En fait, c’est surement 165 en longueur et 145 en largeur.

Thibaut Emme
Admin

Non non @koko. La benne est plus large que longue.

koko
Invité

OK je crois qu’il y a un « de » en trop dans cette phrase.

Il faudrait aussi corriger le texte suivant:

« En effet, l’intégrale n’est pas permanente. Ce n’est pas le cas tous les concurrents, qui, pour la plupart de notre point de vue, auraient passé le même type d’obstacles également, avec un mode off road plus simple d’utilisation. »

On a du mal à comprendre le sens, certains concurrents n’ont pas de mode 2 roues motrices, mais par contre ils sont plus simples d’utilisation en off road ?

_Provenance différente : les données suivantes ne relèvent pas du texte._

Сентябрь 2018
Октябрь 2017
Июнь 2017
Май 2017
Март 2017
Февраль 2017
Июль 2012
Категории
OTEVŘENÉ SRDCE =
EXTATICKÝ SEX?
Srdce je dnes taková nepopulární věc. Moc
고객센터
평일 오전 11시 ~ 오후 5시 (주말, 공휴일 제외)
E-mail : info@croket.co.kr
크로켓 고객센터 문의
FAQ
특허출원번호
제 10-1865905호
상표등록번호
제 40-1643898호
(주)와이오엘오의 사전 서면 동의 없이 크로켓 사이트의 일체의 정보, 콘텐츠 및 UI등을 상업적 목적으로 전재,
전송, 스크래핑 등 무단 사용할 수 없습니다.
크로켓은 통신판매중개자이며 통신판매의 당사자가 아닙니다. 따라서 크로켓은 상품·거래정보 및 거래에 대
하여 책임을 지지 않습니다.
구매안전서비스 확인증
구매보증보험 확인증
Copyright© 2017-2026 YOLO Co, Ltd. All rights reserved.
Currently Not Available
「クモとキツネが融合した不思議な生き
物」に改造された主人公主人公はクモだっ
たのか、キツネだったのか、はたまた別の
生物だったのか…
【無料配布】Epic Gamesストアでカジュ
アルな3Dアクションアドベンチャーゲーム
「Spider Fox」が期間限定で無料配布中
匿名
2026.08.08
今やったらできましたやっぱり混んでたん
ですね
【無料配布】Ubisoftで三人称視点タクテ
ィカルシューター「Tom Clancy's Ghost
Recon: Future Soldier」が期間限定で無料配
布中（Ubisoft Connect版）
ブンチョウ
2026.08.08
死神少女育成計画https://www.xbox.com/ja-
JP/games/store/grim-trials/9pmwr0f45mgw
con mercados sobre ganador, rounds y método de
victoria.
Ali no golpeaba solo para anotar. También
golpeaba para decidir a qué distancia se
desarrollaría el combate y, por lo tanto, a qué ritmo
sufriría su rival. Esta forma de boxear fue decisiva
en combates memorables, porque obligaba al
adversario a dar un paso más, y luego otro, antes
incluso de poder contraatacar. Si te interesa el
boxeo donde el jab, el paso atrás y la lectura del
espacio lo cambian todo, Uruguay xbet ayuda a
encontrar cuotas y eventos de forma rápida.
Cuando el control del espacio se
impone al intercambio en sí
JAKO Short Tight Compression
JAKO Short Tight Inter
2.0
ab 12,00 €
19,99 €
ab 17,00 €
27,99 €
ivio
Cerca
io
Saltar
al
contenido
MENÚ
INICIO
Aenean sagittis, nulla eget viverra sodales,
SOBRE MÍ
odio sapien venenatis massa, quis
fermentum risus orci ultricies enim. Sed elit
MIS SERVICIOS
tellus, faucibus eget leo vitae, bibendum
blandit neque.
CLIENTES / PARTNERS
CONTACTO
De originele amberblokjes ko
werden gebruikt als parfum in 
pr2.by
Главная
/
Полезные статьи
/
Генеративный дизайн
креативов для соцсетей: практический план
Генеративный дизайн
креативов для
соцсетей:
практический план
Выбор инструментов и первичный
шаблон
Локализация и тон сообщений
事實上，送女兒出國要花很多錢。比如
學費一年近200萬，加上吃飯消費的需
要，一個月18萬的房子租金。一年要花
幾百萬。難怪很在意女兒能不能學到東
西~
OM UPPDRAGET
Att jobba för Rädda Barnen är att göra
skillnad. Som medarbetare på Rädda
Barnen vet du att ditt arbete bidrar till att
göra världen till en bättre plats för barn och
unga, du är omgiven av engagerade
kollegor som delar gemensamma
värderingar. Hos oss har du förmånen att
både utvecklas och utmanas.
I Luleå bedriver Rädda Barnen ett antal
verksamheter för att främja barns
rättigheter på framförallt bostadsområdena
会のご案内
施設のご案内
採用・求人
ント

Et il faut aussi corriger:
« Ensuite, la voiture fait presque le boulot toute seulE. »

Thibaut Emme
Admin

Merci du signalement, j’ai corrigé les deux coquilles.
En revanche pour la phrase, je laisse Pierrick répondre. Mais, je suppose que la concurrence à 4 roues motrices permanentes, sans boite courte, serait passée aussi bien.
Mais c’est juste mon interprétation hein.

Admin

Ce que veut dire l’auteur c’est que certains concurrents en mode 4×4 permanent permettent de passer le même type d’obstacles sans avoir à se creuser la tête pour savoir quel est le bon mode à utiliser. On peut penser qu’il y a toutefois une pénalité en termes de consommation du 4RM permanent par rapport à un mode 2RM pour la plupart du temps.

had
Invité

En point fort, vous pourriez aussi noter la cote en occasion (si on se place du côté du vendeur bien sûr…).
L’Amarok Volkswagen est peut-être un peu plus confortable. Mais en matière de robustesse et de longévité, par rapport au Hilux, il n’est sans doute plus un sujet.